How to optimize the cycle?

I have the following bottleneck function.

typedef unsigned char byte; void CompareArrays(const byte * p1Start, const byte * p1End, const byte * p2, byte * p3) { const byte b1 = 128-30; const byte b2 = 128+30; for (const byte * p1 = p1Start; p1 != p1End; ++p1, ++p2, ++p3) { *p3 = (*p1 < *p2 ) ? b1 : b2; } } 

I want to replace C++ with SSE2 built-in functions. I tried _mm_cmpgt_epi8 , but it used a signed comparison. I need an unsigned comparison.

Is there any trick (SSE, SSE2, SSSE3) to solve my problem?

Note: In this case, I do not want to use multithreading.

+6
c ++ optimization assembly intrinsics sse2
source share
6 answers

Instead of compensating for your signed values ​​to make them unsigned, a slightly more efficient way would be to do the following:

  • use _mm_min_epu8 to get the unsigned minimum p1, p2
  • compare this minimum for equality with p2 using _mm_cmpeq_epi8
  • the resulting mask will now be 0x00 for elements, where p1 <p2 and 0xff for elements, where p1> = p2
  • you can now use this mask with _mm_or_si128 and _mm_andc_si128 to select the appropriate b1 / b2 values

Please note that these are only 4 commands, compared to 5, using the + offset sign comparison method.

+9
source share

You can subtract 127 from your numbers and then use _mm_cmpgt_epi8

+2
source share

Yes, this can be done in SIMD, but a few steps will be required to create a mask.

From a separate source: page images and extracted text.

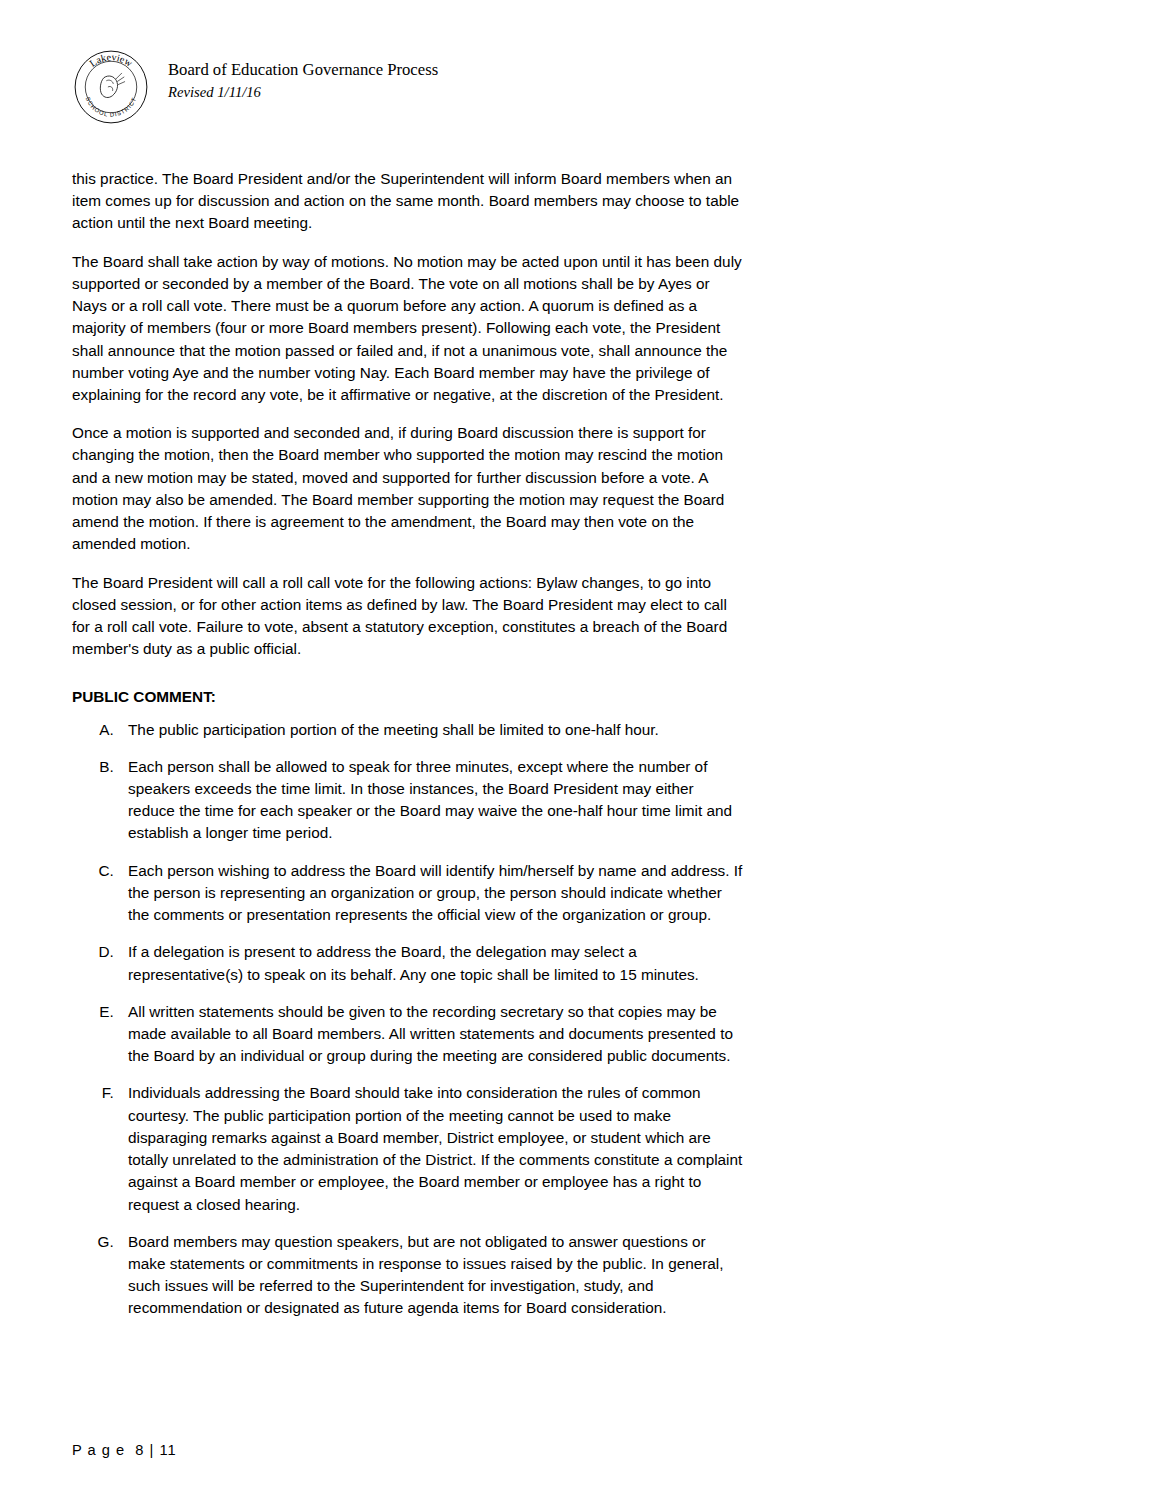Lakeview SCHOOL DISTRICT
Board of Education Governance Process
Revised 1/11/16
this practice. The Board President and/or the Superintendent will inform Board members when an item comes up for discussion and action on the same month. Board members may choose to table action until the next Board meeting.
The Board shall take action by way of motions. No motion may be acted upon until it has been duly supported or seconded by a member of the Board. The vote on all motions shall be by Ayes or Nays or a roll call vote. There must be a quorum before any action. A quorum is defined as a majority of members (four or more Board members present). Following each vote, the President shall announce that the motion passed or failed and, if not a unanimous vote, shall announce the number voting Aye and the number voting Nay. Each Board member may have the privilege of explaining for the record any vote, be it affirmative or negative, at the discretion of the President.
Once a motion is supported and seconded and, if during Board discussion there is support for changing the motion, then the Board member who supported the motion may rescind the motion and a new motion may be stated, moved and supported for further discussion before a vote. A motion may also be amended. The Board member supporting the motion may request the Board amend the motion. If there is agreement to the amendment, the Board may then vote on the amended motion.
The Board President will call a roll call vote for the following actions: Bylaw changes, to go into closed session, or for other action items as defined by law. The Board President may elect to call for a roll call vote. Failure to vote, absent a statutory exception, constitutes a breach of the Board member's duty as a public official.
PUBLIC COMMENT:
The public participation portion of the meeting shall be limited to one-half hour.
Each person shall be allowed to speak for three minutes, except where the number of speakers exceeds the time limit. In those instances, the Board President may either reduce the time for each speaker or the Board may waive the one-half hour time limit and establish a longer time period.
Each person wishing to address the Board will identify him/herself by name and address. If the person is representing an organization or group, the person should indicate whether the comments or presentation represents the official view of the organization or group.
If a delegation is present to address the Board, the delegation may select a representative(s) to speak on its behalf. Any one topic shall be limited to 15 minutes.
All written statements should be given to the recording secretary so that copies may be made available to all Board members. All written statements and documents presented to the Board by an individual or group during the meeting are considered public documents.
Individuals addressing the Board should take into consideration the rules of common courtesy. The public participation portion of the meeting cannot be used to make disparaging remarks against a Board member, District employee, or student which are totally unrelated to the administration of the District. If the comments constitute a complaint against a Board member or employee, the Board member or employee has a right to request a closed hearing.
Board members may question speakers, but are not obligated to answer questions or make statements or commitments in response to issues raised by the public. In general, such issues will be referred to the Superintendent for investigation, study, and recommendation or designated as future agenda items for Board consideration.
P a g e 8 | 11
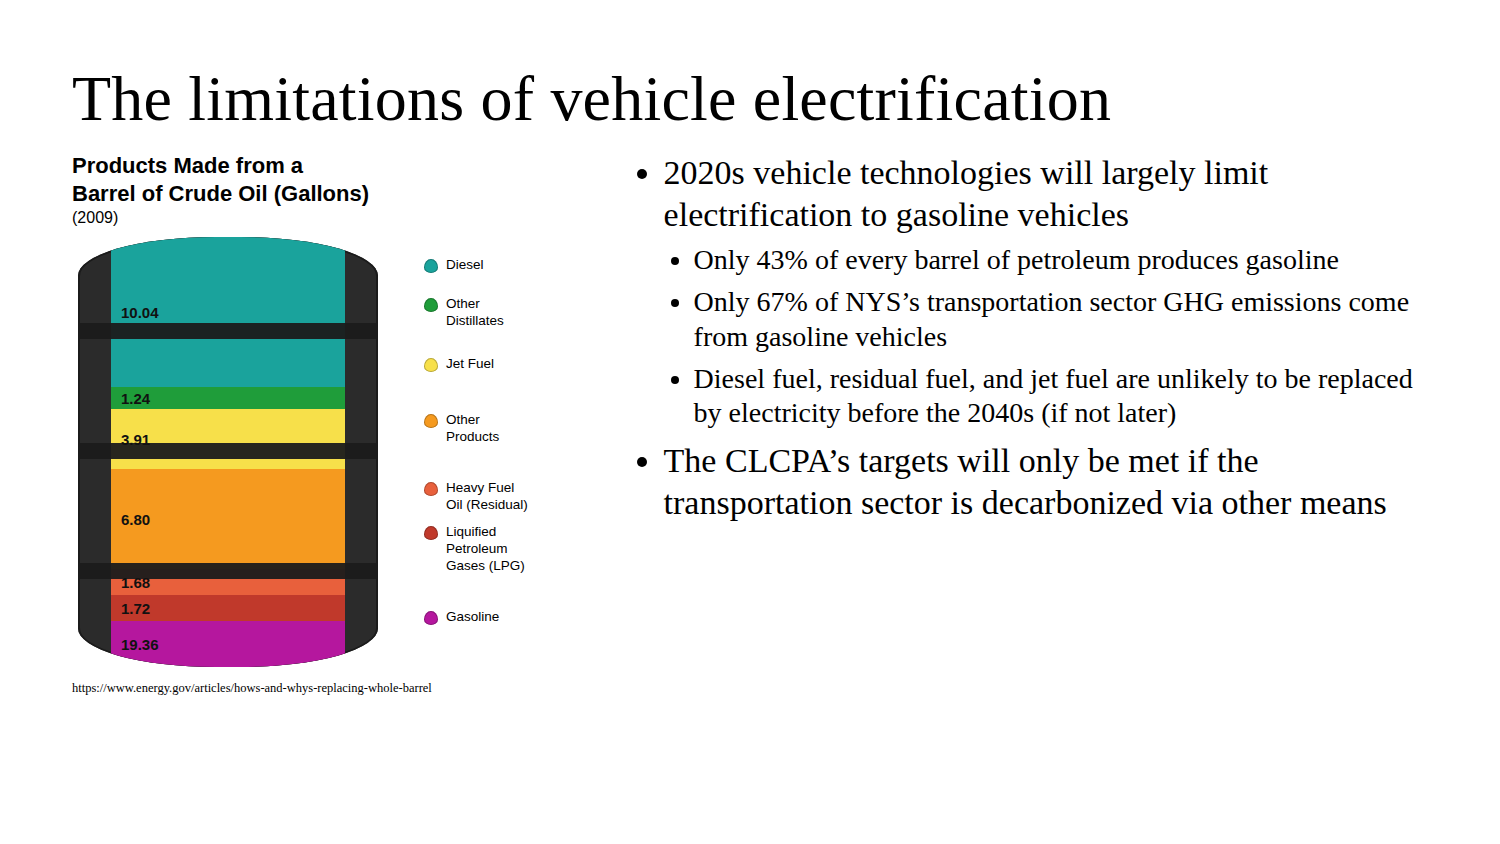The limitations of vehicle electrification
Products Made from a
Barrel of Crude Oil (Gallons)
(2009)
10.04
1.24
3.91
6.80
1.68
1.72
19.36
Diesel
Other Distillates
Jet Fuel
Other Products
Heavy Fuel Oil (Residual)
Liquified Petroleum Gases (LPG)
Gasoline
https://www.energy.gov/articles/hows-and-whys-replacing-whole-barrel
2020s vehicle technologies will largely limit electrification to gasoline vehicles
Only 43% of every barrel of petroleum produces gasoline
Only 67% of NYS’s transportation sector GHG emissions come from gasoline vehicles
Diesel fuel, residual fuel, and jet fuel are unlikely to be replaced by electricity before the 2040s (if not later)
The CLCPA’s targets will only be met if the transportation sector is decarbonized via other means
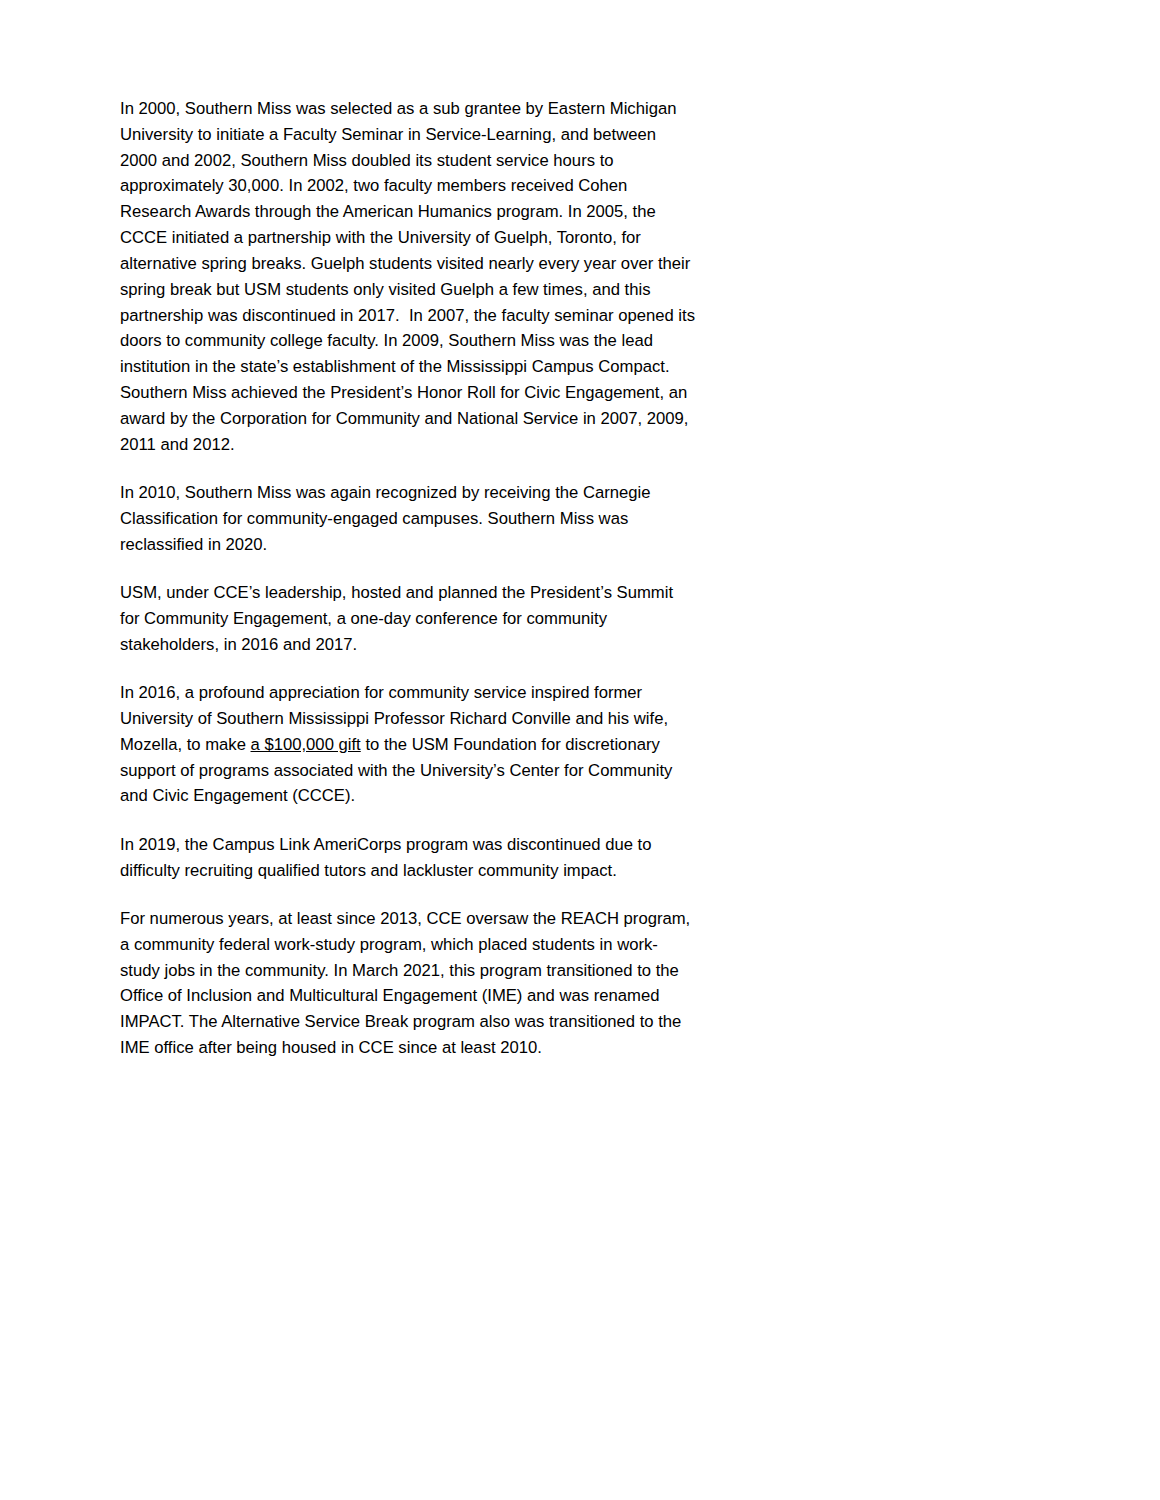In 2000, Southern Miss was selected as a sub grantee by Eastern Michigan University to initiate a Faculty Seminar in Service-Learning, and between 2000 and 2002, Southern Miss doubled its student service hours to approximately 30,000. In 2002, two faculty members received Cohen Research Awards through the American Humanics program. In 2005, the CCCE initiated a partnership with the University of Guelph, Toronto, for alternative spring breaks. Guelph students visited nearly every year over their spring break but USM students only visited Guelph a few times, and this partnership was discontinued in 2017. In 2007, the faculty seminar opened its doors to community college faculty. In 2009, Southern Miss was the lead institution in the state’s establishment of the Mississippi Campus Compact. Southern Miss achieved the President’s Honor Roll for Civic Engagement, an award by the Corporation for Community and National Service in 2007, 2009, 2011 and 2012.
In 2010, Southern Miss was again recognized by receiving the Carnegie Classification for community-engaged campuses. Southern Miss was reclassified in 2020.
USM, under CCE’s leadership, hosted and planned the President’s Summit for Community Engagement, a one-day conference for community stakeholders, in 2016 and 2017.
In 2016, a profound appreciation for community service inspired former University of Southern Mississippi Professor Richard Conville and his wife, Mozella, to make a $100,000 gift to the USM Foundation for discretionary support of programs associated with the University’s Center for Community and Civic Engagement (CCCE).
In 2019, the Campus Link AmeriCorps program was discontinued due to difficulty recruiting qualified tutors and lackluster community impact.
For numerous years, at least since 2013, CCE oversaw the REACH program, a community federal work-study program, which placed students in work-study jobs in the community. In March 2021, this program transitioned to the Office of Inclusion and Multicultural Engagement (IME) and was renamed IMPACT. The Alternative Service Break program also was transitioned to the IME office after being housed in CCE since at least 2010.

I think Ruslik understood this correctly. You want each component with 0x80 to display the meaning of a signed and unsigned comparison. _mm_xor_si128 ( PXOR ) gets this for you - you will need to create a mask as a static char array somewhere before loading it into the SIMD register. Then _mm_cmpgt_epi8 gets you a mask, and you can use bitwise AND (for example, _mm_and_si128 ) to perform a masked move.
+2
source share

Yes, SSE does not work here. You can improve the performance of this code on a multi-core computer using OpenMP:

  void CompareArrays (const byte * p1Start, const byte * p1End, const byte * p2, byte * p3)
 {
      const byte b1 = 128-30;
      const byte b2 = 128 + 30;

      int n = p1End - p1Start;
      #pragma omp parallel for
      for (int i = 0; i <n; ++ p1, ++ i) 
      {
         p3 [i] = (p1 [i] <p2 [i])?  b1: b2;
      }
 }
+1
source share

Unfortunately, many of the answers above are incorrect. Let a 3-bit word be assumed:

unsigned: 4 5 6 7 0 1 2 3 == signed: -4 -3 -2 -1 0 1 2 3 (bit: 100 101 110 111 000 001 010 011)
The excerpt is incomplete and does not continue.